### REQUEST
Please output the entries that follow exactly, without a single image.
::: DATA LISTING
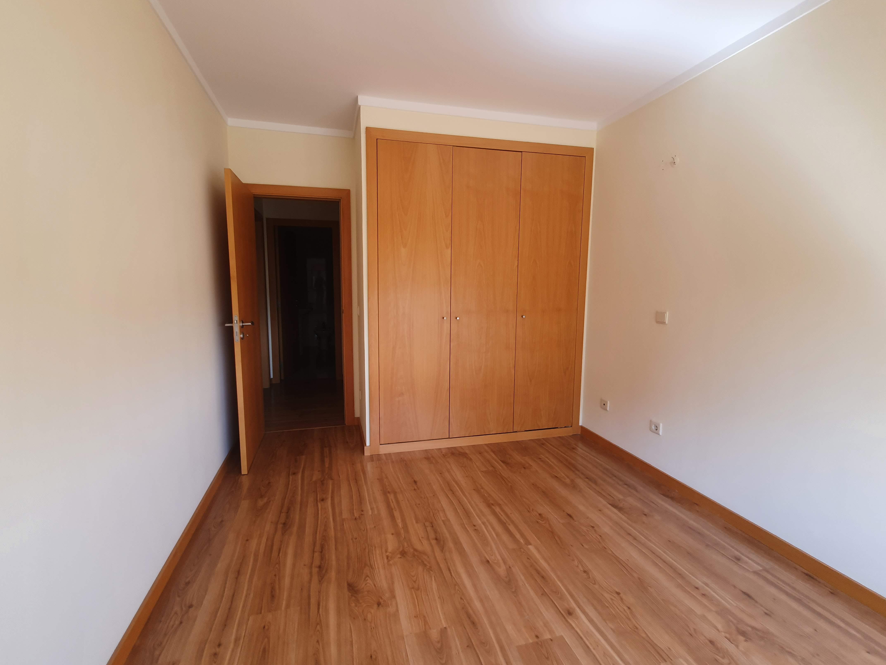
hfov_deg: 101.9
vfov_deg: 85.6
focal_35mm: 14
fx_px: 358
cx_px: 410
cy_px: 321
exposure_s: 1/60
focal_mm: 1.8
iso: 50
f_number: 2.2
::::::
### SOLUTION FOR THIS EXERCISE
hfov_deg: 101.9
vfov_deg: 85.6
focal_35mm: 14
fx_px: 358
cx_px: 410
cy_px: 321
exposure_s: 1/60
focal_mm: 1.8
iso: 50
f_number: 2.2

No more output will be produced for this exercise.